Photo by Erez Ben Simon/TPS on 28 July, 2024

Majdal Shams in Mourning: A Day After the Deadly Rocket Attack

Public By Sveta Listratov • 28 July, 2024

Jerusalem, 28 July, 2024 (TPS) -- One day after a devastating rocket attack killed 12 children at a soccer field, the Druze village of Majdal Shams is reeling with grief and shock. The soccer pitch, once filled with the joyful sounds of children playing, is now a field of mourning tents. Eleven children were laid to rest today, while one has yet to be found.

“It’s impossible to put into words. I stood there, unable to face the parents. The shock and pain were just too overwhelming,” Ali Tarabih, a volunteer for the United Hatzalah emergency service told The Press Service of Israel, as he described facing the parents at the funerals.

Tarabih was one of the first responders to arrive at the soccer field on Saturday.

“The explosion happened right next to my wife’s parents’ house. My daughter always played there at the playground right next to the soccer field. When I got there, the scene was overwhelming. There were so many injured, and everyone was trying to help in any way they could,” he recalled, his voice heavy with emotion.

“The injured I reached were all children, about ten years old,” Tarabih recounted. “I evacuated one child to the hospital in an ambulance; he had a foreign object in his left thigh and also a foreign object in his lungs, so it was difficult to understand or communicate with them. They themselves did not understand what had happened to them.”

Despite 10 months of Hezbollah rocket fire, the attack was unprecedented.

“We have many doctors and nurses in the area who were home as it was Saturday, so they all came to help. We managed to stop the bleeding for many, but there just weren’t enough ambulances to evacuate them to the hospitals,” Tarabih said. He explained that the ongoing rocket barrage made it difficult for rescue workers to safely approach the scene.

“Even as we were treating the injured, there were still rocket alerts being sounded. We are not familiar with that kind of situation. This is the first time we have encountered such a horror. I think, since then, people are still in shock, still not comprehending what happened,” he said.

As Majdal Shams mourns, the community also demonstrates a spirit of defiance. Residents angrily demanded that government ministers,  arriving to pay their respects, take direct action against Hezbollah, even if it meant launching a widespread attack on the Lebanese capital, Beirut.

“The Druze in the Golan Heights emphasized to the officials that we will not leave our homes. We prefer to die defending our homes rather than evacuate,” a resident of Majdal Shams told TPS-IL. He requested to speak anonymously due to the sensitivity of his military position.

“The correct equation is an attack and disproportionate military pressure in a short campaign.
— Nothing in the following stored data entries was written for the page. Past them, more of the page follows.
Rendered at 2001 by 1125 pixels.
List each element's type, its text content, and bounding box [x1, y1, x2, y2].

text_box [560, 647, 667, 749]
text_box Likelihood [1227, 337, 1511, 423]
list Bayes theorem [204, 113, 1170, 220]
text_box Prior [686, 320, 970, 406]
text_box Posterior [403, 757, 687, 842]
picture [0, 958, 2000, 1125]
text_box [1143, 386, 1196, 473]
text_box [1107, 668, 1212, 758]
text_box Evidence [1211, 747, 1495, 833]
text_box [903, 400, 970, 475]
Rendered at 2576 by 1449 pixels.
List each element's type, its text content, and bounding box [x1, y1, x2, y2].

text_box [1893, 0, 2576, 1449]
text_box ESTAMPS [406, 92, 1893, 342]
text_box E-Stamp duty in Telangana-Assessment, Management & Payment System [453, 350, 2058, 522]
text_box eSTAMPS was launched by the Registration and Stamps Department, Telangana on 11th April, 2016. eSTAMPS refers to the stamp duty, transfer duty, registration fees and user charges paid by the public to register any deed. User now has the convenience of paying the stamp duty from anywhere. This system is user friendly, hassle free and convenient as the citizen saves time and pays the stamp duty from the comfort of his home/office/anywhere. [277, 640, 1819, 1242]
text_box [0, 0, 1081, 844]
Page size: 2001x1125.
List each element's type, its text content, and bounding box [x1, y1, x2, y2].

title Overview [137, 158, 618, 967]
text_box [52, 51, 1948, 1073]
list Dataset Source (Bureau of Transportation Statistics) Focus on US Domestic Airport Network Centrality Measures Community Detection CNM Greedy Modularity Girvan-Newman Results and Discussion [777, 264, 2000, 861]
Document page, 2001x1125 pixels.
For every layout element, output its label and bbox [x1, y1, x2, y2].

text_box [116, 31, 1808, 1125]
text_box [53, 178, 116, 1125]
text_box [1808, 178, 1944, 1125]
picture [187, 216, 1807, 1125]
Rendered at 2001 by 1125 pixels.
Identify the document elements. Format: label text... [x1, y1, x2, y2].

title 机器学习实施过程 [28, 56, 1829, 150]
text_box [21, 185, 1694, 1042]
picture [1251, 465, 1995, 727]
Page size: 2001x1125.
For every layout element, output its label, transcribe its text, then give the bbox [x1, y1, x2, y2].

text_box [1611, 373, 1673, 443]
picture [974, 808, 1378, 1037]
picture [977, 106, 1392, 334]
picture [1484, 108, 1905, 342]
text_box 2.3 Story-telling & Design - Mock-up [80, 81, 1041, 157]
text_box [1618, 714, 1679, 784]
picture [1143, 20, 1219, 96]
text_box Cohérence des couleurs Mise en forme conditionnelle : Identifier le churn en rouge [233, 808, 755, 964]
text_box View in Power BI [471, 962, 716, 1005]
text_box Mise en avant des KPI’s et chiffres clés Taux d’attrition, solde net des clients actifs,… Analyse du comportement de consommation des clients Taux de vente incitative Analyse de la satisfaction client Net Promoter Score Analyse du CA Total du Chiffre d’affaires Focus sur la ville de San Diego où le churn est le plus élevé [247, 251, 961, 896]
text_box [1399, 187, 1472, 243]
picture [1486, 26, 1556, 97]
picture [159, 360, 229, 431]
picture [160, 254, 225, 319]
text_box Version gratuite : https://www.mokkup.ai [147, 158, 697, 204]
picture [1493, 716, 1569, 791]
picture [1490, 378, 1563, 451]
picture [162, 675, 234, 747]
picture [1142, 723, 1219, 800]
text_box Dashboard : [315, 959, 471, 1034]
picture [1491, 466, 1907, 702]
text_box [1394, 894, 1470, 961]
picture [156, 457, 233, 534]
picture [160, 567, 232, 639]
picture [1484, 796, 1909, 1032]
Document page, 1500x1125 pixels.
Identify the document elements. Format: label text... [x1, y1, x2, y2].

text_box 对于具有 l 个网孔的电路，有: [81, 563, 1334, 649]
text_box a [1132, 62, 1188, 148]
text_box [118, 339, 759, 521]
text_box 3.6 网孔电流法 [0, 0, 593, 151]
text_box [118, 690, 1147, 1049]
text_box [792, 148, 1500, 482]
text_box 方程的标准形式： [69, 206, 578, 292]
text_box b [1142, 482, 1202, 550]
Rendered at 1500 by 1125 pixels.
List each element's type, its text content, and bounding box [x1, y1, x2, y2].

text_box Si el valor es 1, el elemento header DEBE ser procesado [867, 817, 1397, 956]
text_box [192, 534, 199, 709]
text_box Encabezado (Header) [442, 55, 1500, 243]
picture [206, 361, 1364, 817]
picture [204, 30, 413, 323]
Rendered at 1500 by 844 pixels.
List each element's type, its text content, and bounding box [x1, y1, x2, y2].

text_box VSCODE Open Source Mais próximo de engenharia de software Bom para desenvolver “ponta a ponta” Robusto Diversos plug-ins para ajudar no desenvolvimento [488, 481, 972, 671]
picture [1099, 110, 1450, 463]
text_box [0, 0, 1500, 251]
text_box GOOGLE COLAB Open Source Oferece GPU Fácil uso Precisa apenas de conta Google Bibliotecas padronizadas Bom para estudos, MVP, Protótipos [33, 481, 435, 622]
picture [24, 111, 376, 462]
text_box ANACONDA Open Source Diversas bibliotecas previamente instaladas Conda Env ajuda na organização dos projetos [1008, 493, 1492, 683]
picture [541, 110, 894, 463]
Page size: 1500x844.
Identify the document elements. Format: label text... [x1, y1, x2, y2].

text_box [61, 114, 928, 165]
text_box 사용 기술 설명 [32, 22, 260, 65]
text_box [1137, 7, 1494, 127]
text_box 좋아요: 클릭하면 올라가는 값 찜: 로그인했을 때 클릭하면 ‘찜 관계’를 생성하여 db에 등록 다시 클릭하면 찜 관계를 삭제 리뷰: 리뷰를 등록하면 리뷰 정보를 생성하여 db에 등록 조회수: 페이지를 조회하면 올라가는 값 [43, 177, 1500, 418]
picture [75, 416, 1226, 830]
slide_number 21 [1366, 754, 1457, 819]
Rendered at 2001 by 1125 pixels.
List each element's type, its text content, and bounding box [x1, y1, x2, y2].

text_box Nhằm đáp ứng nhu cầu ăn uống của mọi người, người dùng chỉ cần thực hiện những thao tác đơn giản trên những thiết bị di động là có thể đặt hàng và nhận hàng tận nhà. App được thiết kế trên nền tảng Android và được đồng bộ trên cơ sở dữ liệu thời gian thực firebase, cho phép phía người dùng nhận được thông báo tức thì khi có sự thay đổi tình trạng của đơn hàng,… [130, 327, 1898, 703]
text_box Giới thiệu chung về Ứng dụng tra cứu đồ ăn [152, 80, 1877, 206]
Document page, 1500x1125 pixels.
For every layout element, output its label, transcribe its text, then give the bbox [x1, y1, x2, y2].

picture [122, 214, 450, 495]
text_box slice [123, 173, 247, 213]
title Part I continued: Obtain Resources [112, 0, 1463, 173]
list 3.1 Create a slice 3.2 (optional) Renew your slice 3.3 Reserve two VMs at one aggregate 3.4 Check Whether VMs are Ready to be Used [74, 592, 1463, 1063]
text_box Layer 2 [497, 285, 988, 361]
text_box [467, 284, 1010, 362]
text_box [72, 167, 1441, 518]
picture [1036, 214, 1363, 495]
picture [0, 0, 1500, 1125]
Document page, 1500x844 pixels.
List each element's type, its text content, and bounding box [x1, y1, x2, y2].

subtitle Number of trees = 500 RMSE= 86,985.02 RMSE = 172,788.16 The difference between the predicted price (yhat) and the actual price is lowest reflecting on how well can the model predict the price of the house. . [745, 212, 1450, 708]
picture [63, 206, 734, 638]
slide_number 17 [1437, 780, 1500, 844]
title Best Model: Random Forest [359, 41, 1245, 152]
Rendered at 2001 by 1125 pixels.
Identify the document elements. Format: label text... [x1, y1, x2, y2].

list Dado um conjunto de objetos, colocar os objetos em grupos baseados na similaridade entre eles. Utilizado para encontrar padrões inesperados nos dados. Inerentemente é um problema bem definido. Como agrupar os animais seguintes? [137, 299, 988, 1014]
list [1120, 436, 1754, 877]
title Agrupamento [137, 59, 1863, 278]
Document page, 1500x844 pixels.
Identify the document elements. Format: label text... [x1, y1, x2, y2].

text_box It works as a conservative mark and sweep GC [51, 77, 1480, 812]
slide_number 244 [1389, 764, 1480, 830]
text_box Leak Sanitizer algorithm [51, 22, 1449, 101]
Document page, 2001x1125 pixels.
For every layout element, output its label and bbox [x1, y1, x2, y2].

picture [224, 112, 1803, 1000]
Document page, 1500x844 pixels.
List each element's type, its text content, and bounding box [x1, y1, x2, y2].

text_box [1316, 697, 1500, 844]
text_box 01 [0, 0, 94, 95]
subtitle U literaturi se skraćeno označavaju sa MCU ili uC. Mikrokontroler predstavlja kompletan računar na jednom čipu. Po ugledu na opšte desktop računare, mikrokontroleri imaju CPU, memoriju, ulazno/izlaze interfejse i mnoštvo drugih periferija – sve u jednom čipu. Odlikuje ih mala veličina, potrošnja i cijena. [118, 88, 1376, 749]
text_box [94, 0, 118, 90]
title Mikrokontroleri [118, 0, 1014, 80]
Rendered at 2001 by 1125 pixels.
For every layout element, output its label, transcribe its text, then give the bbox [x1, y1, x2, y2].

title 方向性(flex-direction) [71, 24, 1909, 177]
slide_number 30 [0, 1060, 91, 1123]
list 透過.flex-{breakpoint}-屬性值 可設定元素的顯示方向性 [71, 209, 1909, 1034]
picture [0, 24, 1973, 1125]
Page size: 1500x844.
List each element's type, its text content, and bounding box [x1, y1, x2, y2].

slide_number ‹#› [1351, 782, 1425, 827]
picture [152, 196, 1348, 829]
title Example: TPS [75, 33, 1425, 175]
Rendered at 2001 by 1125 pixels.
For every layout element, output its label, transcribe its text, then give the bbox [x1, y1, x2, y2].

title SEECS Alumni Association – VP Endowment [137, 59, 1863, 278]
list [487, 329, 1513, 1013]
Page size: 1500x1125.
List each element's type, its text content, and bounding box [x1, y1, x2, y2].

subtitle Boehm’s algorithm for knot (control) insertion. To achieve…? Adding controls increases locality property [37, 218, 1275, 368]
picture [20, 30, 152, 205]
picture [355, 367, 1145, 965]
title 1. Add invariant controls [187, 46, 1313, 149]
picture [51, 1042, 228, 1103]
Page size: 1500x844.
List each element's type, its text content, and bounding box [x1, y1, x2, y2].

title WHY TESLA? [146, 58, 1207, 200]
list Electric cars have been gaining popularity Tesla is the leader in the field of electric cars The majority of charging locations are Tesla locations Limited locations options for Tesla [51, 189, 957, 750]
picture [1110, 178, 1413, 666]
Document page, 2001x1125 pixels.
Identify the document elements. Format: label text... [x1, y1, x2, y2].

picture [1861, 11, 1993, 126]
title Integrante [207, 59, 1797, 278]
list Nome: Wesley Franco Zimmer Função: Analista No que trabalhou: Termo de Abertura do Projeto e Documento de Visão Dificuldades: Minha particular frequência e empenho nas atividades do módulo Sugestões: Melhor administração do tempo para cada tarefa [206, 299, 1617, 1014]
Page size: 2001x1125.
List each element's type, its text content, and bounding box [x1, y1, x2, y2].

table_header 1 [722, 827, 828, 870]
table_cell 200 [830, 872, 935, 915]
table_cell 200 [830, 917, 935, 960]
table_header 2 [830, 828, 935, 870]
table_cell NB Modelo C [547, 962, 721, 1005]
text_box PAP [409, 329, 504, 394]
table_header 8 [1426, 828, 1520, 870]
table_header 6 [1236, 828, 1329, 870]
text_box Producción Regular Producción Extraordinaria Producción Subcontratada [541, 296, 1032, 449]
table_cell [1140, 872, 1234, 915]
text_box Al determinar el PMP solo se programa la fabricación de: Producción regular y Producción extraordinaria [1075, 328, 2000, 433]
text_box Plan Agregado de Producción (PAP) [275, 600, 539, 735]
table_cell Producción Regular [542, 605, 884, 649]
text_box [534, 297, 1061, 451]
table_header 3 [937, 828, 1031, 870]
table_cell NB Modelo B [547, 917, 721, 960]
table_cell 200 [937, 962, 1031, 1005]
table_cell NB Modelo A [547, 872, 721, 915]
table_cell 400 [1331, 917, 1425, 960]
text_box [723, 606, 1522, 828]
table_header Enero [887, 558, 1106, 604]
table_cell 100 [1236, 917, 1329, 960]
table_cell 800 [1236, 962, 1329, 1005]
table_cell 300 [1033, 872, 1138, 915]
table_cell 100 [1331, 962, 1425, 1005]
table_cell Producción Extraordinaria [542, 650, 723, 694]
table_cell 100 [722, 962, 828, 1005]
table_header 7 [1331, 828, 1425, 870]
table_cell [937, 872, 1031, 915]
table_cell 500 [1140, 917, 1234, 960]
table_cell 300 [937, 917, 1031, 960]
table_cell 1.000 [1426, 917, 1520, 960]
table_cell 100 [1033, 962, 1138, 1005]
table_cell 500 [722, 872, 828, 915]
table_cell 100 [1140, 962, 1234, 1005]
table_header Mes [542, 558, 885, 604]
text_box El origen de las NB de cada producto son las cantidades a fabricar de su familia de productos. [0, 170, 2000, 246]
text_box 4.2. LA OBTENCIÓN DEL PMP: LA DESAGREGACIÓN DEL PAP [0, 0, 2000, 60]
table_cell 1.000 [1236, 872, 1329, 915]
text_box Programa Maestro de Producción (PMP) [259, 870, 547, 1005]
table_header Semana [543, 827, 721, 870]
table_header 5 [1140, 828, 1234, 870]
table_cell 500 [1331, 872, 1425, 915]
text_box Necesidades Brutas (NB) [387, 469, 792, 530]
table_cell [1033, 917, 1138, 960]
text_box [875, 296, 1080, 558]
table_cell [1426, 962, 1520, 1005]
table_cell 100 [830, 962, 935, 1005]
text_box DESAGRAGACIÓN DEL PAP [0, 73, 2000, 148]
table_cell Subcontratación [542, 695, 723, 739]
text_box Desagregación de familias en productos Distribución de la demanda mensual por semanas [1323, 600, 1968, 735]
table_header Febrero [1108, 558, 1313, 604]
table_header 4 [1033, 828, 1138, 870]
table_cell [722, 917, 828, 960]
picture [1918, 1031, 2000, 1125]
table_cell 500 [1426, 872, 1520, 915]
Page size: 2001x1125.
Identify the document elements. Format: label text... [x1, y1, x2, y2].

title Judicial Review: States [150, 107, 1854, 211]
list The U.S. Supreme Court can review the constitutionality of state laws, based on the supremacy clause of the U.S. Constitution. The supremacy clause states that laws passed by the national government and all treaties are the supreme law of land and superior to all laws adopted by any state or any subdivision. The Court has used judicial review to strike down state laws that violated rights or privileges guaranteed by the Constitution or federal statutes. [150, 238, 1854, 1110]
For a decade and a half, Israel has been operating outside the principles of military doctrine,” the resident insisted. “I’m afraid that this way, the state will not survive extended and multi-front wars. We need endurance and, before that, a spirit of resilience and a willingness to win wars.”

Hezbollah initially claimed responsibility twice on Saturday for firing rockets at an army base on the nearby Mount Hermon, a few hundred meters away from Majdal Shams. But the Iran-backed terror organization backed off the claim as the casualty count mounted, claiming that the children were killed by an Israeli Iron Dome interceptor.

The Israel Defense Force said it determined that the rocket was an Iranian-made Falaq-1 rocket with a 53-kilogram warhead launched from a location north of the village of Chebaa in southern Lebanon. According to the army, warning sirens sounded, but there wasn’t enough time to take cover. The military is investigating why the rocket was not intercepted by the Iron Dome defense system.

“The rocket that murdered our boys and girls was an Iranian rocket and Hezbollah is the only terror organization which has those in its arsenal,” the Ministry said.

Israel’s Druze community of 152,000 trace their ancestry back to the Biblical figure Jethro, the father-in-law of Moses. Israeli Druze serve in senior positions in public and military life, and the bond between Jewish and Druze soldiers is referred to as the “covenant of blood.” The Druze speak Arabic but are not Muslim and are very secretive about their religious beliefs.

The Alma Research and Education Center told TPS-IL on Thursday that Hezbollah rocket barrages on northern Israel are expanding in range, reaching deeper into Israel to unevacuated communities.

Nearly 80,000 Israelis were forced to evacuate their homes near the Lebanon border when Hezbollah began launching rockets and drones in October. Hezbollah leaders have said they will continue the attacks to prevent Israelis from returning to their homes. The attacks have killed 23 civilians and 18 soldiers.